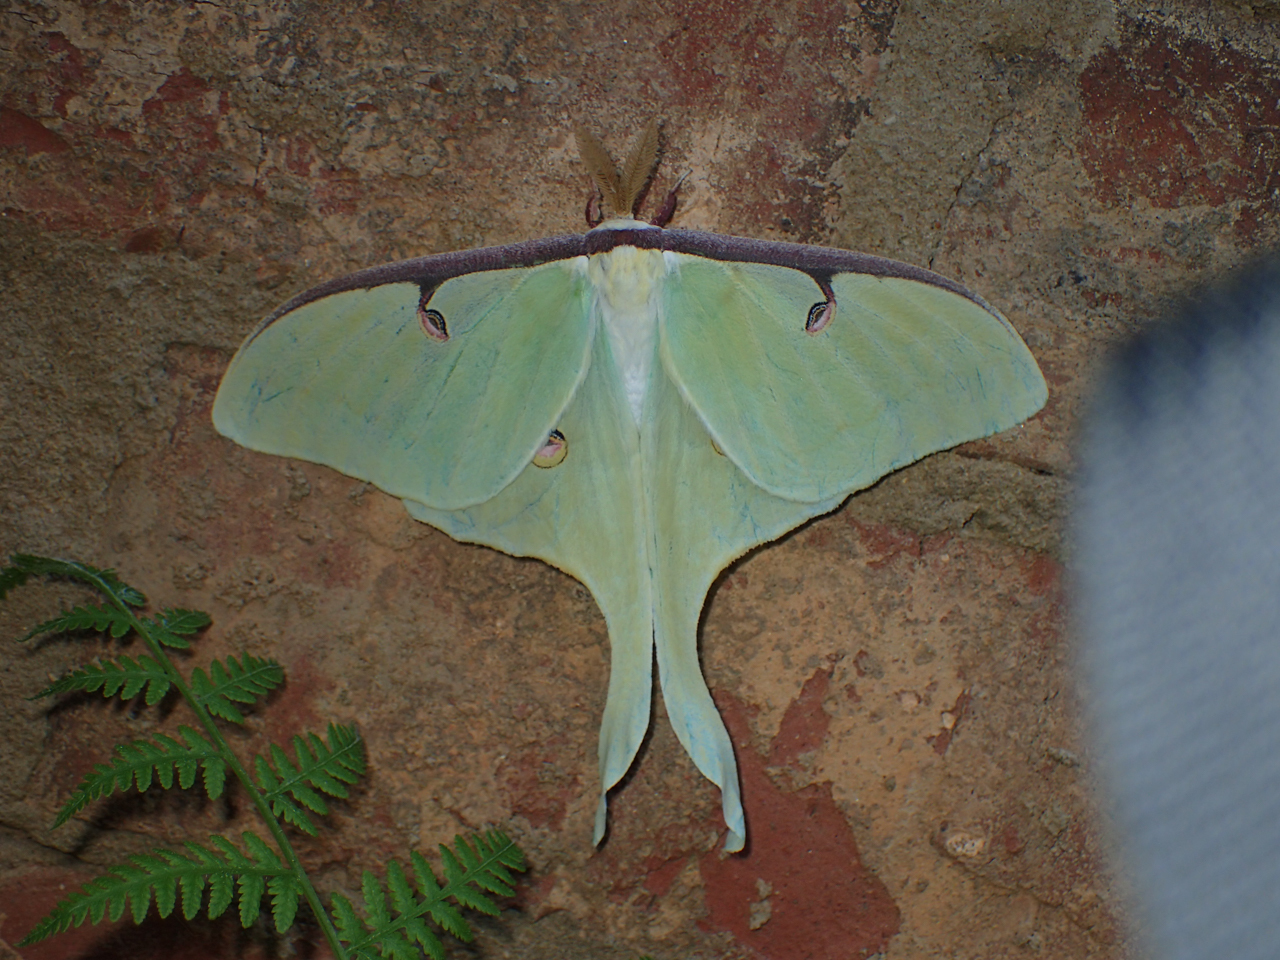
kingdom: Animalia
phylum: Arthropoda
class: Insecta
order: Lepidoptera
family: Saturniidae
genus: Actias
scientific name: Actias luna
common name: Luna moth
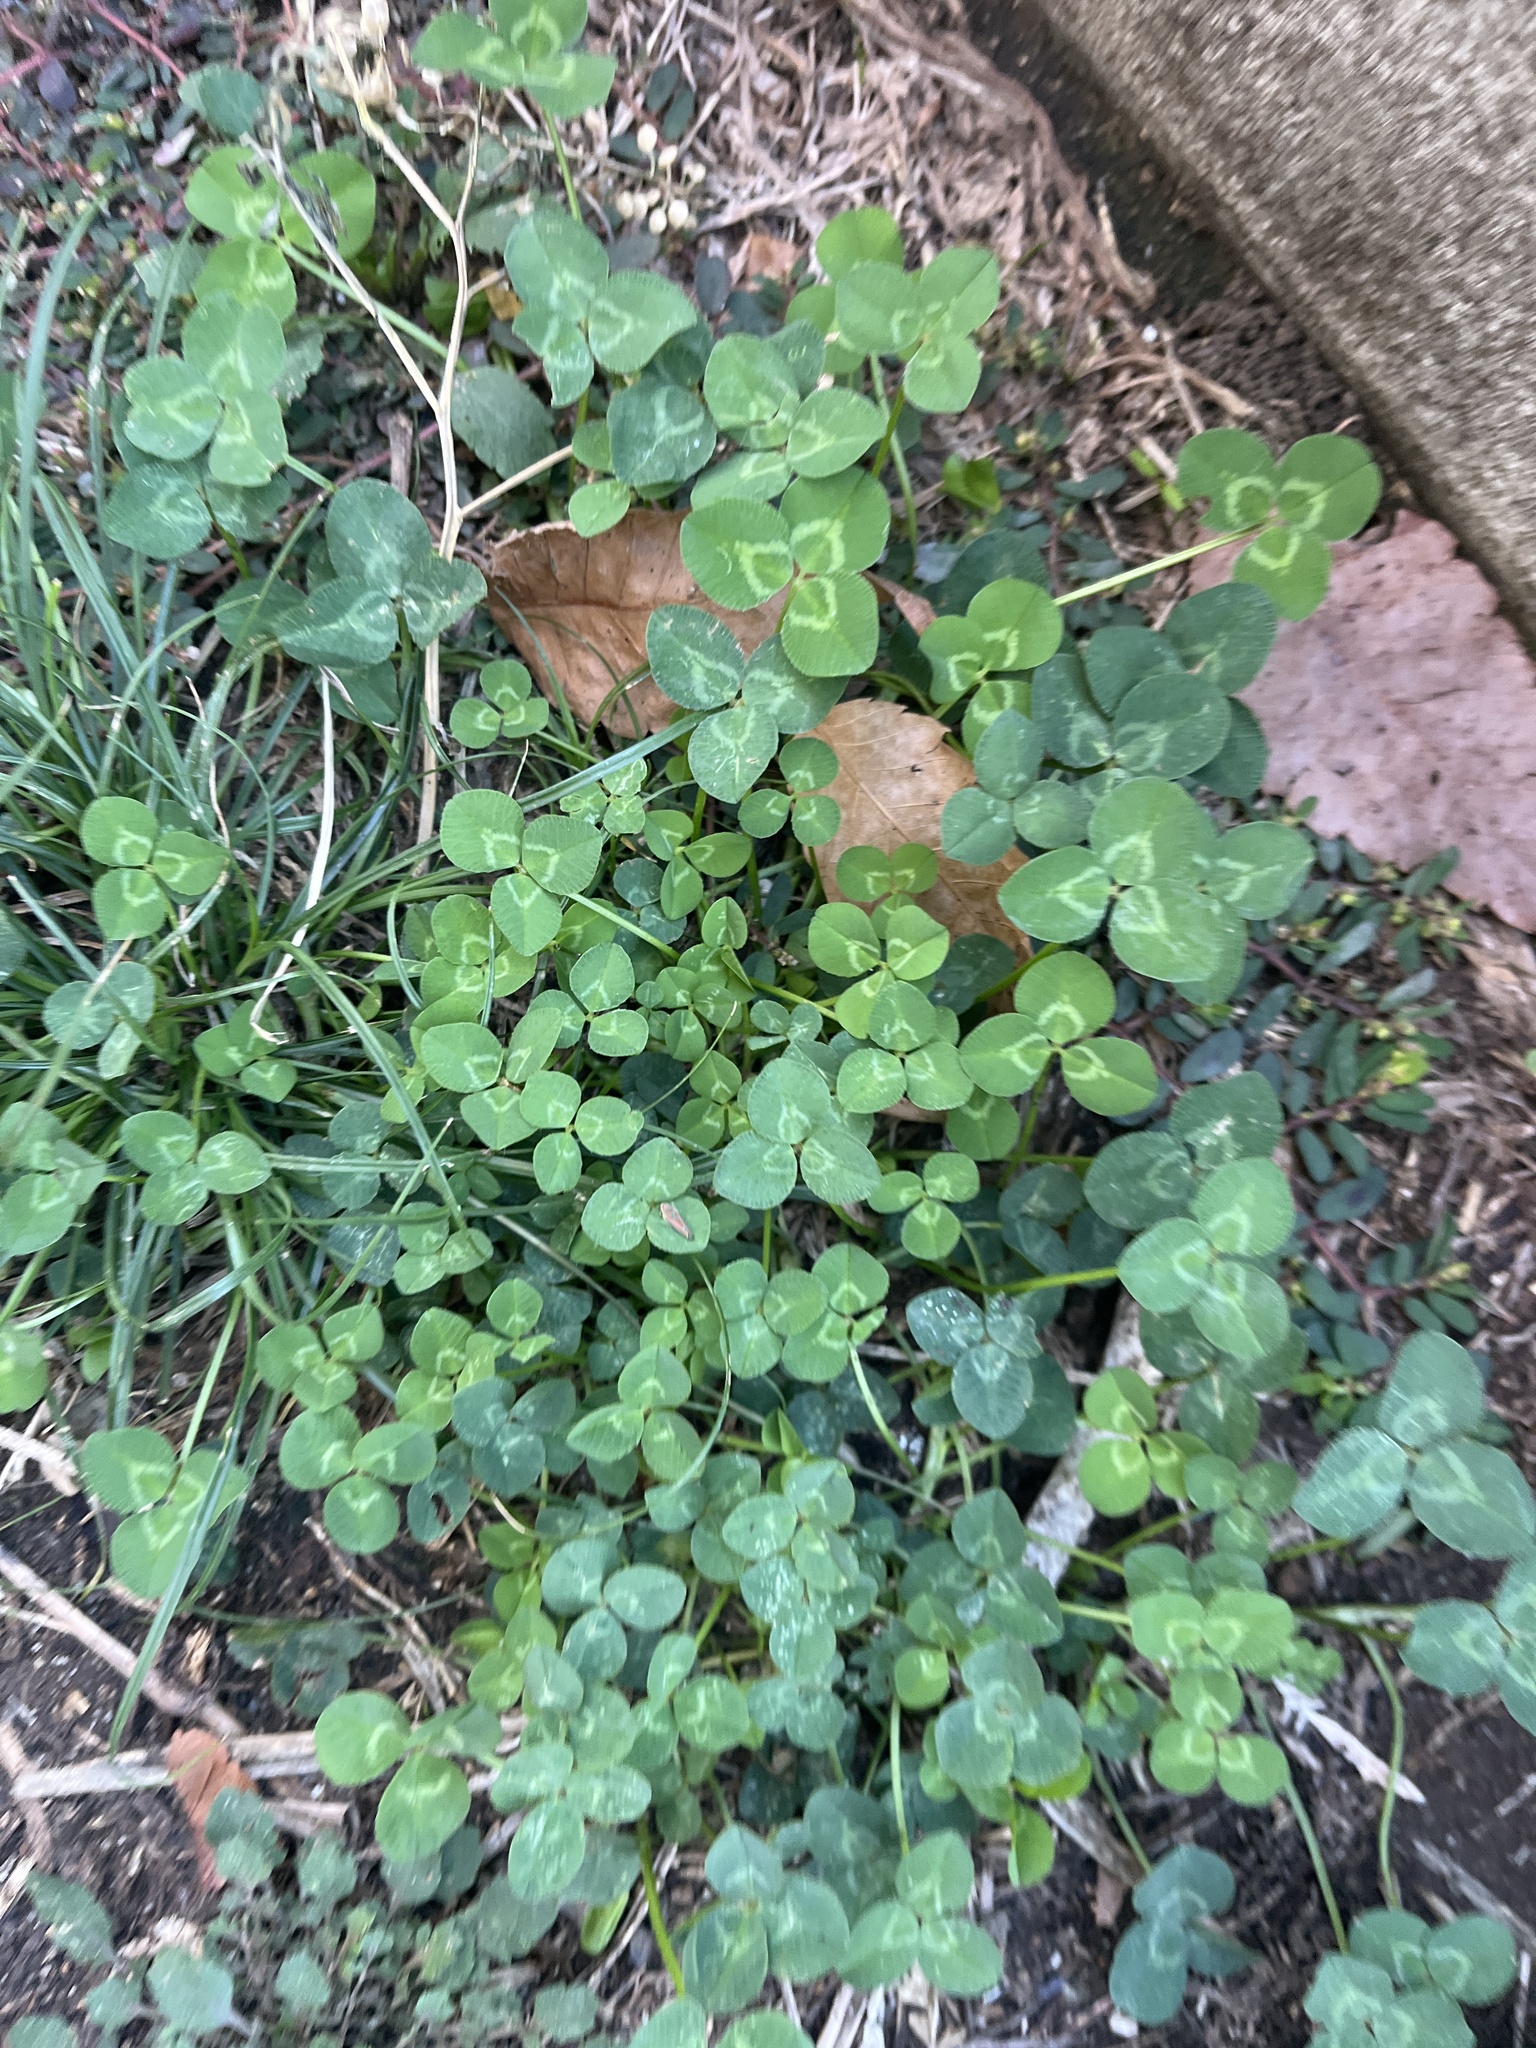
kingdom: Plantae
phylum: Tracheophyta
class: Magnoliopsida
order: Fabales
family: Fabaceae
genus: Trifolium
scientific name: Trifolium repens
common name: White clover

▬▬▬▬▬▬▬▬▬▬

What this task involves |
Quote verbatim the lines from the one containing "class: Insecta" through the last of the rows above, including both ends, and omit the pictures.

Exercise response |
class: Insecta
order: Lepidoptera
family: Saturniidae
genus: Actias
scientific name: Actias luna
common name: Luna moth
kingdom: Plantae
phylum: Tracheophyta
class: Magnoliopsida
order: Fabales
family: Fabaceae
genus: Trifolium
scientific name: Trifolium repens
common name: White clover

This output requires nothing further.